** Provided records follows **

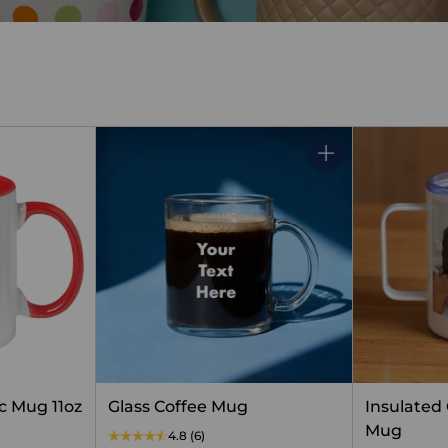
Quantity
c Mug 11oz
Glass Coffee Mug
Insulated
Mug
4.8
(6)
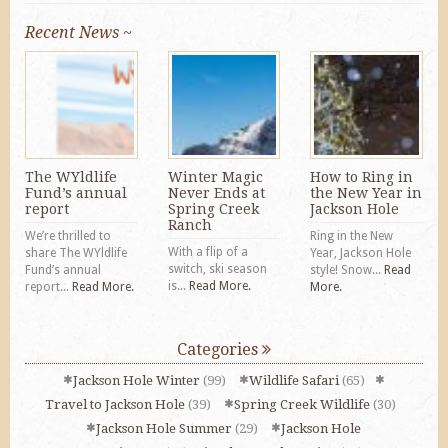
Recent News ~
The WYldlife
Winter Magic
How to Ring in
Fund’s annual
Never Ends at
the New Year in
report
Spring Creek
Jackson Hole
Ranch
We’re thrilled to
Ring in the New
With a flip of a
share The WYldlife
Year, Jackson Hole
switch, ski season
Fund’s annual
style! Snow...
Read
is...
Read More.
report...
Read More.
More.
Categories
Jackson Hole Winter
(99)
Wildlife Safari
(65)
Travel to Jackson Hole
(39)
Spring Creek Wildlife
(30)
Jackson Hole Summer
(29)
Jackson Hole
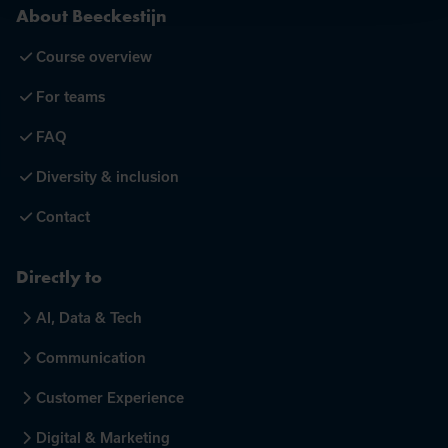
About Beeckestijn
Course overview
For teams
FAQ
Diversity & inclusion
Contact
Directly to
AI, Data & Tech
Communication
Customer Experience
Digital & Marketing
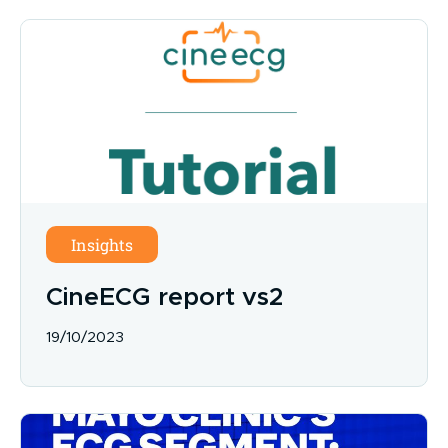
Insights
CineECG report vs2
19/10/2023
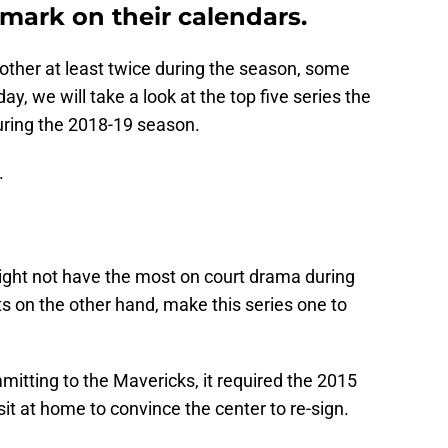
mark on their calendars.
ther at least twice during the season, some
, we will take a look at the top five series the
during the 2018-19 season.
.
ight not have the most on court drama during
ts on the other hand, make this series one to
itting to the Mavericks, it required the 2015
it at home to convince the center to re-sign.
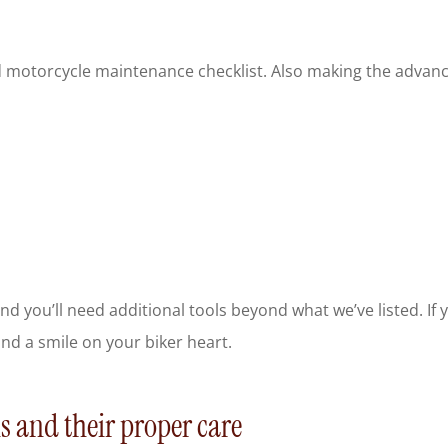
motorcycle maintenance checklist. Also making the advanced 
nd you’ll need additional tools beyond what we’ve listed. If
and a smile on your biker heart.
s and their proper care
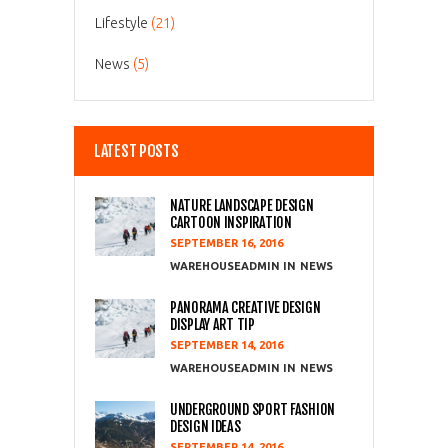
Lifestyle
(21)
News
(5)
LATEST POSTS
NATURE LANDSCAPE DESIGN
CARTOON INSPIRATION
SEPTEMBER 16, 2016
WAREHOUSEADMIN
NEWS
PANORAMA CREATIVE DESIGN
DISPLAY ART TIP
SEPTEMBER 14, 2016
WAREHOUSEADMIN
NEWS
UNDERGROUND SPORT FASHION
DESIGN IDEAS
SEPTEMBER 14, 2016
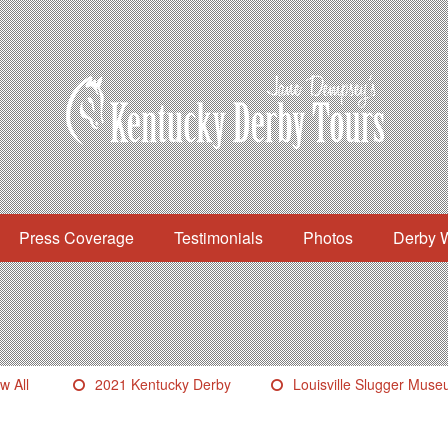
Press Coverage
Testimonials
Photos
Derby 
w All
2021 Kentucky Derby
Louisville Slugger Mus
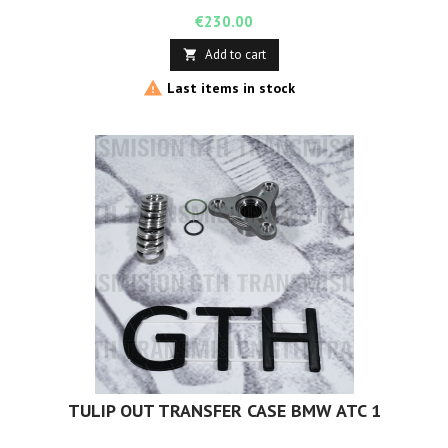
Price
€230.00
Add to cart


Last items in stock
TULIP OUT TRANSFER CASE BMW ATC 1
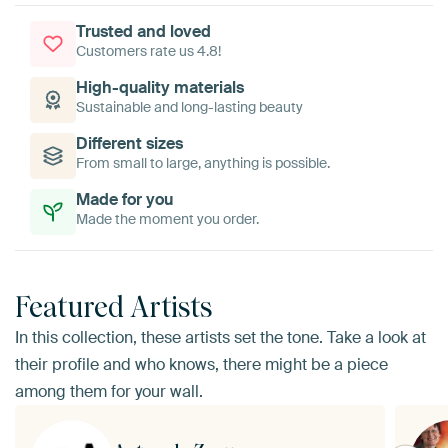
Trusted and loved
Customers rate us 4.8!
High-quality materials
Sustainable and long-lasting beauty
Different sizes
From small to large, anything is possible.
Made for you
Made the moment you order.
Featured Artists
In this collection, these artists set the tone. Take a look at
their profile and who knows, there might be a piece
among them for your wall.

** End of Provided records **

▶ [What the exercise asks]
Please transcribe exactly the lines from the start of the records through the line containing "ight not have the most on court drama during", leaving the pictures out.

▶ [Your solution]
Quantity
c Mug 11oz
Glass Coffee Mug
Insulated
Mug
4.8
(6)
Recent News ~
The WYldlife
Winter Magic
How to Ring in
Fund’s annual
Never Ends at
the New Year in
report
Spring Creek
Jackson Hole
Ranch
We’re thrilled to
Ring in the New
With a flip of a
share The WYldlife
Year, Jackson Hole
switch, ski season
Fund’s annual
style! Snow...
Read
is...
Read More.
report...
Read More.
More.
Categories
Jackson Hole Winter
(99)
Wildlife Safari
(65)
Travel to Jackson Hole
(39)
Spring Creek Wildlife
(30)
Jackson Hole Summer
(29)
Jackson Hole
About Beeckestijn
Course overview
For teams
FAQ
Diversity & inclusion
Contact
Directly to
AI, Data & Tech
Communication
Customer Experience
Digital & Marketing
Insights
CineECG report vs2
19/10/2023
mark on their calendars.
ther at least twice during the season, some
, we will take a look at the top five series the
during the 2018-19 season.
.
ight not have the most on court drama during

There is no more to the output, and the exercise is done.